* **Problem**: Return the entries exactly. Images are not part of the copy.

* **Material to process**:
☆ ☆ ☆ ☆ ☆
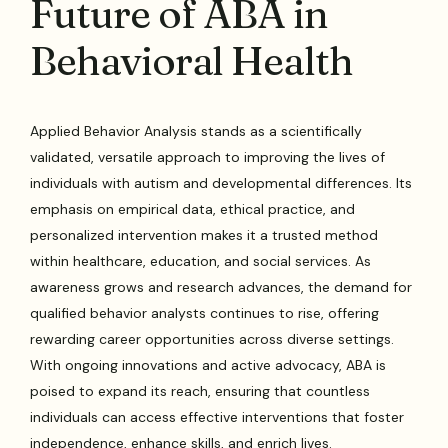
Future of ABA in
Behavioral Health
Applied Behavior Analysis stands as a scientifically
validated, versatile approach to improving the lives of
individuals with autism and developmental differences. Its
emphasis on empirical data, ethical practice, and
personalized intervention makes it a trusted method
within healthcare, education, and social services. As
awareness grows and research advances, the demand for
qualified behavior analysts continues to rise, offering
rewarding career opportunities across diverse settings.
With ongoing innovations and active advocacy, ABA is
poised to expand its reach, ensuring that countless
individuals can access effective interventions that foster
independence, enhance skills, and enrich lives.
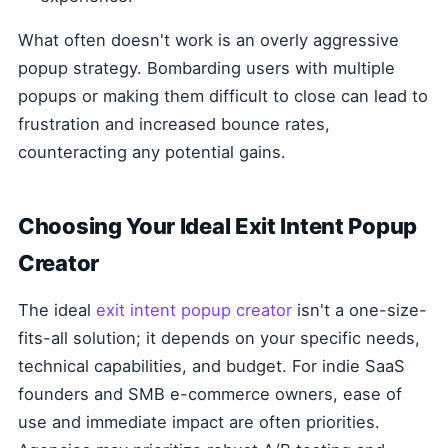
What often doesn't work is an overly aggressive
popup strategy. Bombarding users with multiple
popups or making them difficult to close can lead to
frustration and increased bounce rates,
counteracting any potential gains.
Choosing Your Ideal Exit Intent Popup
Creator
The ideal
exit intent popup creator
isn't a one-size-
fits-all solution; it depends on your specific needs,
technical capabilities, and budget. For indie SaaS
founders and SMB e-commerce owners, ease of
use and immediate impact are often priorities.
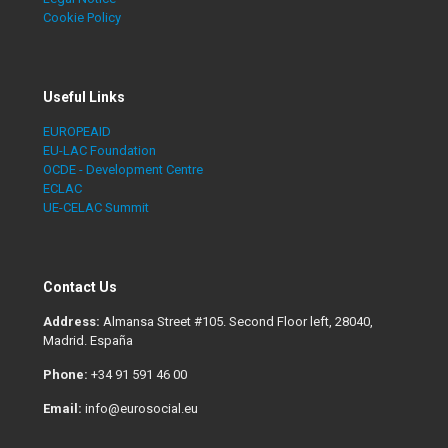
Cookie Policy
Useful Links
EUROPEAID
EU-LAC Foundation
OCDE - Development Centre
ECLAC
UE-CELAC Summit
Contact Us
Address:
Almansa Street #105. Second Floor left, 28040,
Madrid. España
Phone:
+34 91 591 46 00
Email:
info@eurosocial.eu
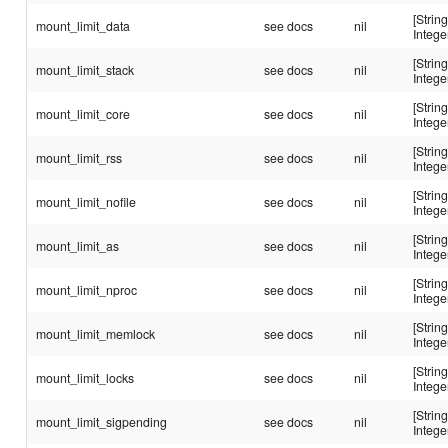
[String
mount_limit_data
see docs
nil
Intege
[String
mount_limit_stack
see docs
nil
Intege
[String
mount_limit_core
see docs
nil
Intege
[String
mount_limit_rss
see docs
nil
Intege
[String
mount_limit_nofile
see docs
nil
Intege
[String
mount_limit_as
see docs
nil
Intege
[String
mount_limit_nproc
see docs
nil
Intege
[String
mount_limit_memlock
see docs
nil
Intege
[String
mount_limit_locks
see docs
nil
Intege
[String
mount_limit_sigpending
see docs
nil
Intege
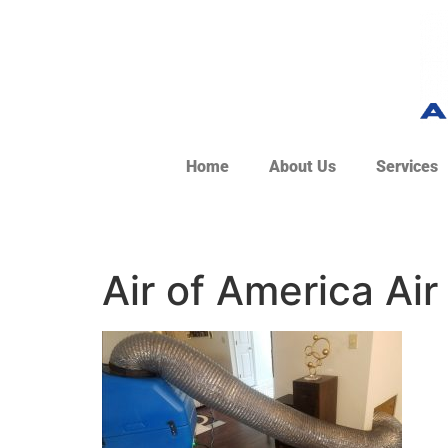
Home
About Us
Services
Air of America Air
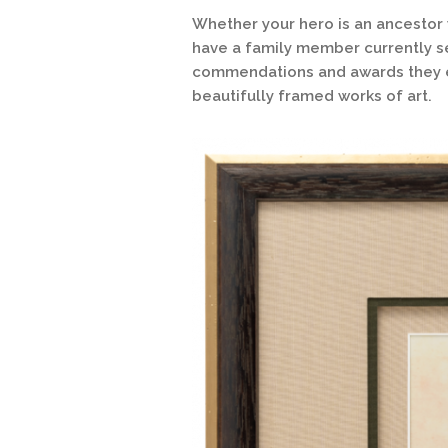
Whether your hero is an ancestor
have a family member currently se
commendations and awards they ea
beautifully framed works of art.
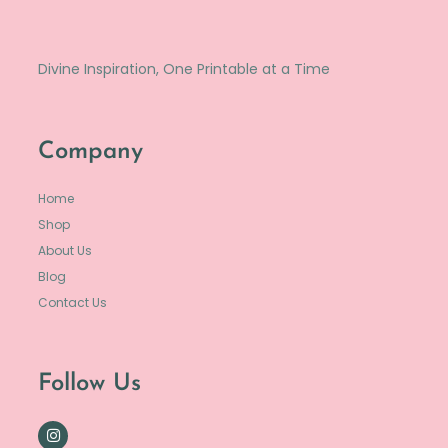
Divine Inspiration, One Printable at a Time
Company
Home
Shop
About Us
Blog
Contact Us
Follow Us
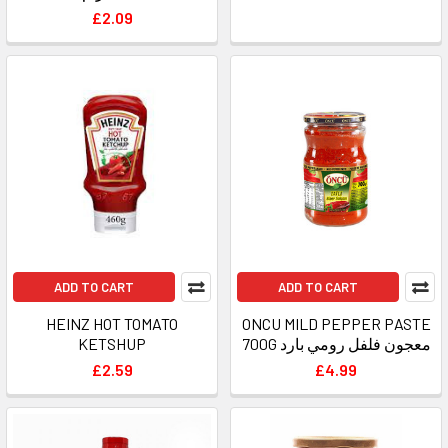
£2.09
ADD TO CART
ADD TO CART
HEINZ HOT TOMATO
ONCU MILD PEPPER PASTE
KETSHUP
700G معجون فلفل رومي بارد
£2.59
£4.99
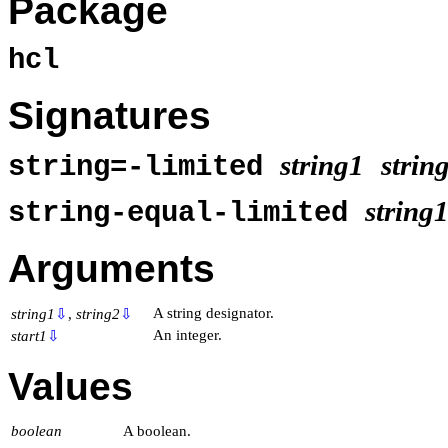
Package
hcl
Signatures
string1
strin
string=-limited
string
string-equal-limited
Arguments
A string designator.
string1
⇩
,
string2
⇩
An integer.
start1
⇩
Values
boolean
A boolean.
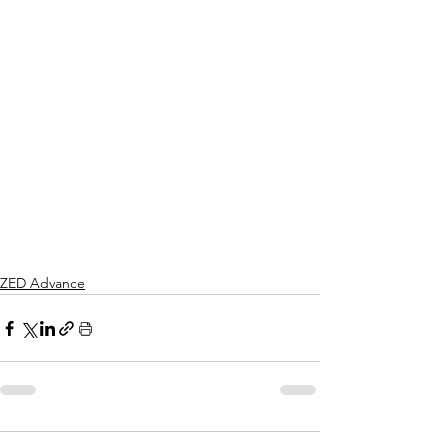
ZED Advance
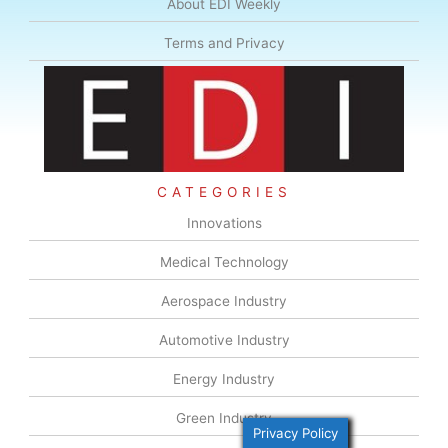
About EDI Weekly
Terms and Privacy
CATEGORIES
Innovations
Medical Technology
Aerospace Industry
Automotive Industry
Energy Industry
Green Industry
Privacy Policy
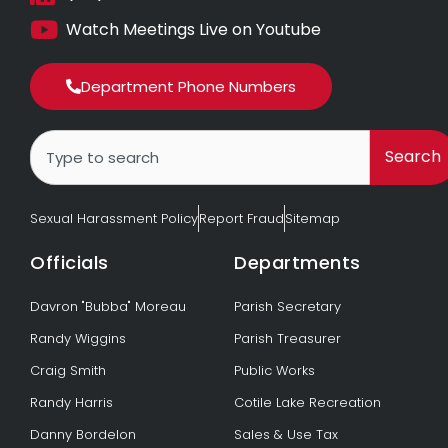
Watch Meetings Live on Youtube
Department Phone Numbers
Search
Search
Sexual Harassment Policy
Report Fraud
Sitemap
Officials
Departments
Davron "Bubba" Moreau
Parish Secretary
Randy Wiggins
Parish Treasurer
Craig Smith
Public Works
Randy Harris
Cotile Lake Recreation
Danny Bordelon
Sales & Use Tax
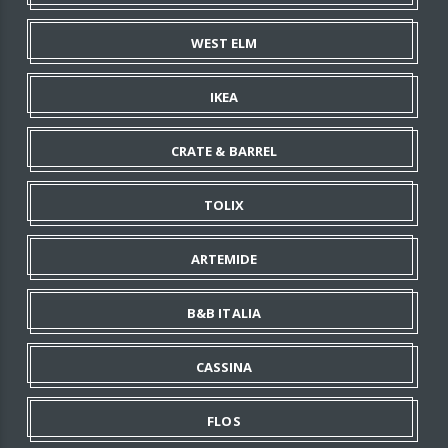
WEST ELM
IKEA
CRATE & BARREL
TOLIX
ARTEMIDE
B&B ITALIA
CASSINA
FLOS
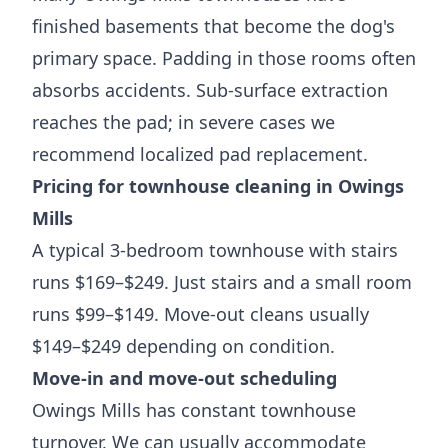
finished basements that become the dog's
primary space. Padding in those rooms often
absorbs accidents. Sub-surface extraction
reaches the pad; in severe cases we
recommend localized pad replacement.
Pricing for townhouse cleaning in Owings
Mills
A typical 3-bedroom townhouse with stairs
runs $169–$249. Just stairs and a small room
runs $99–$149. Move-out cleans usually
$149–$249 depending on condition.
Move-in and move-out scheduling
Owings Mills has constant townhouse
turnover. We can usually accommodate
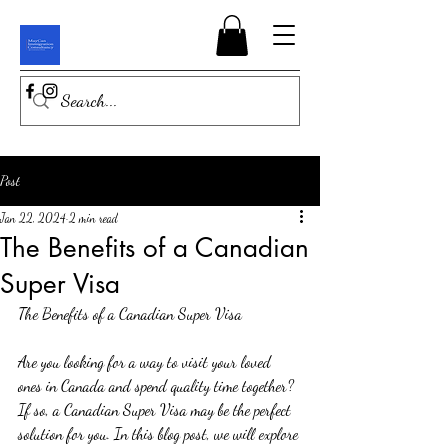
Post
Jan 22, 2024
2 min read
The Benefits of a Canadian
Super Visa
The Benefits of a Canadian Super Visa
Are you looking for a way to visit your loved 
ones in Canada and spend quality time together? 
If so, a Canadian Super Visa may be the perfect 
solution for you. In this blog post, we will explore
☆ ☆ ☆ ☆ ☆
* **Task result**:
Future of ABA in
Behavioral Health
Applied Behavior Analysis stands as a scientifically
validated, versatile approach to improving the lives of
individuals with autism and developmental differences. Its
emphasis on empirical data, ethical practice, and
personalized intervention makes it a trusted method
within healthcare, education, and social services. As
awareness grows and research advances, the demand for
qualified behavior analysts continues to rise, offering
rewarding career opportunities across diverse settings.
With ongoing innovations and active advocacy, ABA is
poised to expand its reach, ensuring that countless
individuals can access effective interventions that foster
independence, enhance skills, and enrich lives.
What often doesn't work is an overly aggressive
popup strategy. Bombarding users with multiple
popups or making them difficult to close can lead to
frustration and increased bounce rates,
counteracting any potential gains.
Choosing Your Ideal Exit Intent Popup
Creator
The ideal
exit intent popup creator
isn't a one-size-
fits-all solution; it depends on your specific needs,
technical capabilities, and budget. For indie SaaS
founders and SMB e-commerce owners, ease of
use and immediate impact are often priorities.
Cookie Policy
Useful Links
EUROPEAID
EU-LAC Foundation
OCDE - Development Centre
ECLAC
UE-CELAC Summit
Contact Us
Address:
Almansa Street #105. Second Floor left, 28040,
Madrid. España
Phone:
+34 91 591 46 00
Email:
info@eurosocial.eu
[String
mount_limit_data
see docs
nil
Intege
[String
mount_limit_stack
see docs
nil
Intege
[String
mount_limit_core
see docs
nil
Intege
[String
mount_limit_rss
see docs
nil
Intege
[String
mount_limit_nofile
see docs
nil
Intege
[String
mount_limit_as
see docs
nil
Intege
[String
mount_limit_nproc
see docs
nil
Intege
[String
mount_limit_memlock
see docs
nil
Intege
[String
mount_limit_locks
see docs
nil
Intege
[String
mount_limit_sigpending
see docs
nil
Intege
Home
About Us
Services
Air of America Air
Whether your hero is an ancestor
have a family member currently se
commendations and awards they ea
beautifully framed works of art.
Divine Inspiration, One Printable at a Time
Company
Home
Shop
About Us
Blog
Contact Us
Follow Us
£2.09
ADD TO CART
ADD TO CART
HEINZ HOT TOMATO
ONCU MILD PEPPER PASTE
KETSHUP
700G معجون فلفل رومي بارد
£2.59
£4.99
Package
hcl
Signatures
string1
strin
string=-limited
string
string-equal-limited
Arguments
A string designator.
string1
⇩
,
string2
⇩
An integer.
start1
⇩
Values
boolean
A boolean.
ZED Advance
About EDI Weekly
Terms and Privacy
CATEGORIES
Innovations
Medical Technology
Aerospace Industry
Automotive Industry
Energy Industry
Green Industry
Privacy Policy
Watch Meetings Live on Youtube
Department Phone Numbers
Search
Search
Sexual Harassment Policy
Report Fraud
Sitemap
Officials
Departments
Davron "Bubba" Moreau
Parish Secretary
Randy Wiggins
Parish Treasurer
Craig Smith
Public Works
Randy Harris
Cotile Lake Recreation
Danny Bordelon
Sales & Use Tax
WEST ELM
IKEA
CRATE & BARREL
TOLIX
ARTEMIDE
B&B ITALIA
CASSINA
FLOS
finished basements that become the dog's
primary space. Padding in those rooms often
absorbs accidents. Sub-surface extraction
reaches the pad; in severe cases we
recommend localized pad replacement.
Pricing for townhouse cleaning in Owings
Mills
A typical 3-bedroom townhouse with stairs
runs $169–$249. Just stairs and a small room
runs $99–$149. Move-out cleans usually
$149–$249 depending on condition.
Move-in and move-out scheduling
Owings Mills has constant townhouse
turnover. We can usually accommodate
Post
Jan 22, 2024
2 min read
The Benefits of a Canadian
Super Visa
The Benefits of a Canadian Super Visa
Are you looking for a way to visit your loved 
ones in Canada and spend quality time together? 
If so, a Canadian Super Visa may be the perfect 
solution for you. In this blog post, we will explore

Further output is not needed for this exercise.